Fiston Mwanza Mujila
Deep Vellum Publishing
18 November 2025
120
eBook - PDF
Poetry
ARC via Edelweiss
The Slaughterhouse of Dreams is rooted in a traditional Congolese form of praise poem, the kasala, that ties together proverbs, origin stories, fables, and riddles into a recitation accompanied by music. In Mwanza Mujila’s skilled hands, this oral tradition becomes a new multimedia form, set to the page while retaining the remarkable drama, emotion, and celebration of its performed root. In The Slaughterhouse of Dreams, multiple lyrical traditions create a hybrid world of global spaces and layers of time. With the rhythmic, frenetic energy that unites his poetry, prose, and performances, Fiston Mwanza Mujila reanimates and simultaneously deconstructs ideas of the (post)colonial environment.
I should preface this review by saying I am not generally a reader of poetry (and certainly not modern poetry); however, I requested this book because the author is Congolese, and that was a country I still needed to check off in my goal to read a book from every country in the world.
When I started reading these poems, I was rather confused by many of them. In some, references to colonialism etc. were clear, but in others I could not understand at all what they were about. When I reached the end of the book, however, I found several pages of notes. These helped to elucidate both the poetic style being employed and many of the people and events mentioned that I hadn't known. To my mind, rather than placing this at the end, it would have been helpful to have the relevant notes immediately after each poem they related to because, especially with an eBook, it is hard to flick back and forth between the poems and the notes.
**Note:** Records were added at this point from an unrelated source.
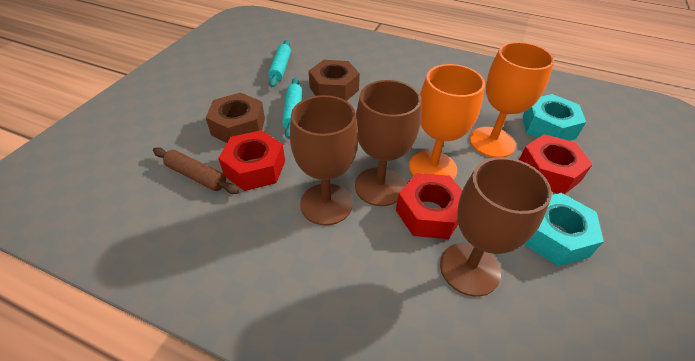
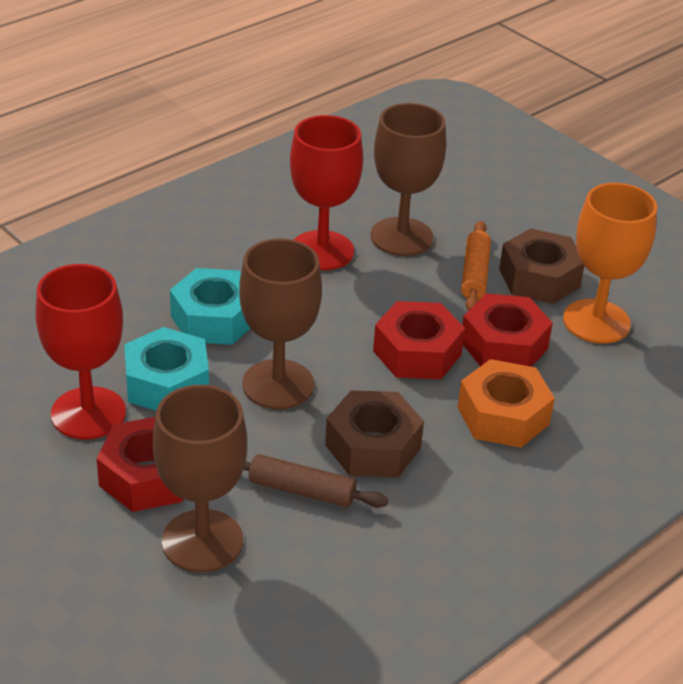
orange goblet: 2 -> 1
orange nut: 0 -> 1
orange rolling pin: 0 -> 1
red goblet: 0 -> 2
turquoise rolling pin: 2 -> 0

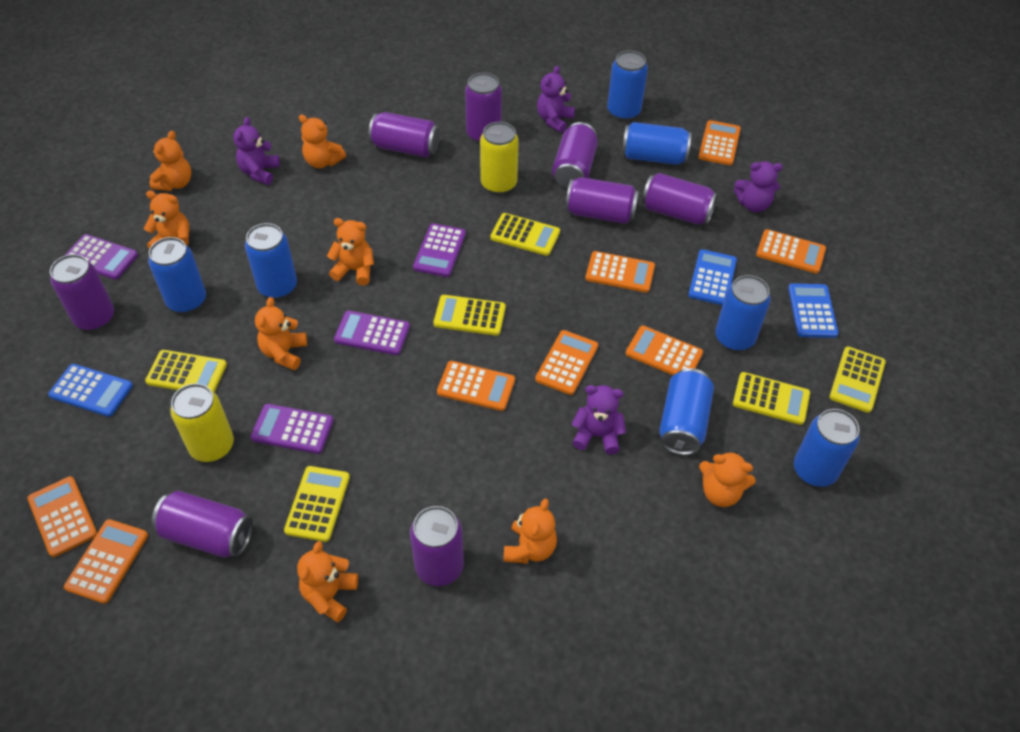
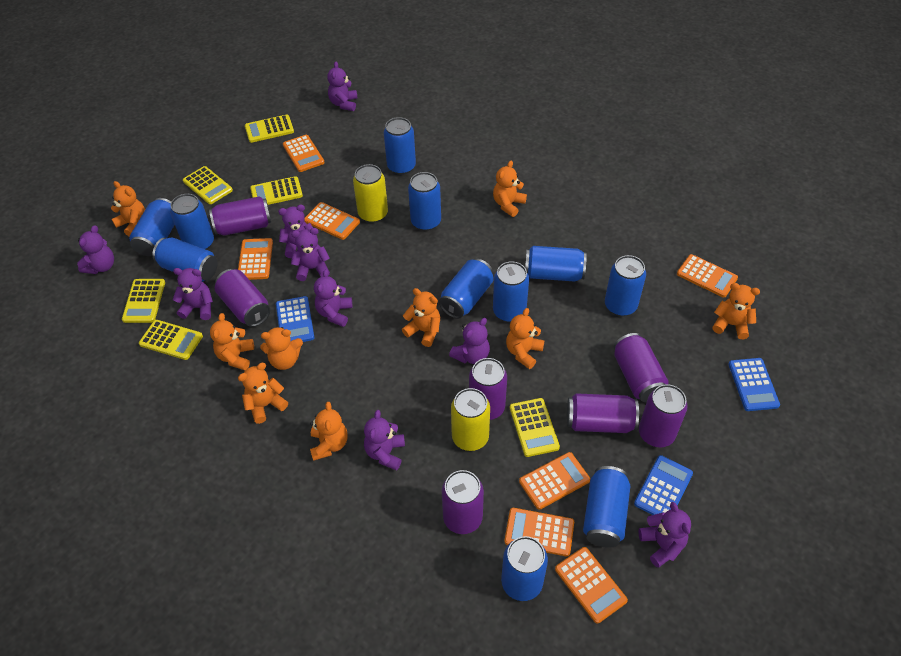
blue can: 7 -> 11
orange calculator: 8 -> 7
orange teddy bear: 8 -> 9
purple calculator: 4 -> 0
purple can: 8 -> 7
purple teddy bear: 4 -> 9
Even the interview at the end was helpful in placing the poems in the correct context so they made more sense and their meanings and the intentions behind them were clearer. If I had read this interview first, at the start of the book, and then read the poems I think it would have improved my experience reading them. Overall, I am giving this book 3 stars, noting all the while that I am not a big poetry reader to begin with, so my review should be read with that in mind. If you are planning to read this book, I would recommend reading the end matter before starting the poems, though, as they will then make more sense if, like me, you are approaching them with zero prior knowledge of the Congo or Congolese history.
I received this book as a free eBook ARC via Edelweiss in exchange for an honest review.